A pilot study was performed by Altman et al. [49] employing meloxicam, a preferential COX-2 inhibitor. In 120 patients with acute coronary syndrome without ST-segment elevation, sixty patients were treated with meloxicam, 15 mg daily for 30 days. All patients received standard therapy with heparin and aspirin. The primary endpoint was the composite of recurrent angina, MI, or death during CCU stay and after 90 days of follow-up. A secondary endpoint was MI, death, and all revascularization procedures (percutaneous transluminal coronary angioplasty or coronary artery graft surgery). Events at coronary care unit as well as after 90 days of follow up were less frequent in the meloxican-treated group than in the placebo group. At 90 days of follow-up, the relative risk reduction was 55.1% (p = 0.015) and the absolute risk reduction was 26.6% for primary end points. The corresponding figures for secondary end points were 60.1 % (p = 0.015) and 20.0% respectively.

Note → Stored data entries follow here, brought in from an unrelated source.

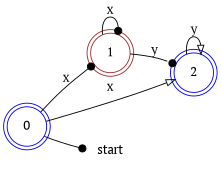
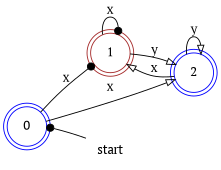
  digraph {
    fontname="PT Serif"
    rankdir=LR
    node [color=blue fontname="PT Serif" shape=doublecircle]
    edge [arrowhead=onormal fontname="PT Serif"]
    1 [color=brown]
    0
    2
    start [shape=plaintext]
    1 -> 1 [arrowhead=dot label=x]
-   1 -> 2 [arrowhead=dot label=y]
+   1 -> 2 [label=y]
    0 -> 1 [arrowhead=dot label=x]
    0 -> 2 [label=x]
+   2 -> 1 [label=x]
    2 -> 2 [label=y]
-   0 -> start [arrowhead=dot]
+   start -> 0 [arrowhead=dot]
  }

Supported by the concept of athero-inflammation and by the result of trials where anti-inflammatory drugs were used, beside specific drugs use of anti-inflammatory drugs in the early stages of inflammation should be considered, since patients with increased risk of acute coronary process are likely to have many points of origin throughout the coronary arteries [50, 51]. The concept that coronary disease is a systemic disease of the entire coronary tree must be taken into account when treatment of patients with acute coronary disease is considered [52]. Systemic medical therapy has proved superior to coronary angioplasty in such chronic high risk patients [53].

Conclusions

If the emerging evidence for the central role of inflammation in the development of acute coronary disease is accepted, additional trials including large numbers of patients in prospective double-bind randomized studies are worthwhile to confirm the efficacy of NSAID (mainly, COX-2 inhibitors together with aspirin) in the prevention of coronary events in acute coronary disease patients. Surely the medical community will welcome new data for resolving the complex and apparently conflicting data concerning the prevention of thrombotic coronary events by the use of selective COX-2 inhibitor drugs. This can only be answered through large well-designed clinical trial.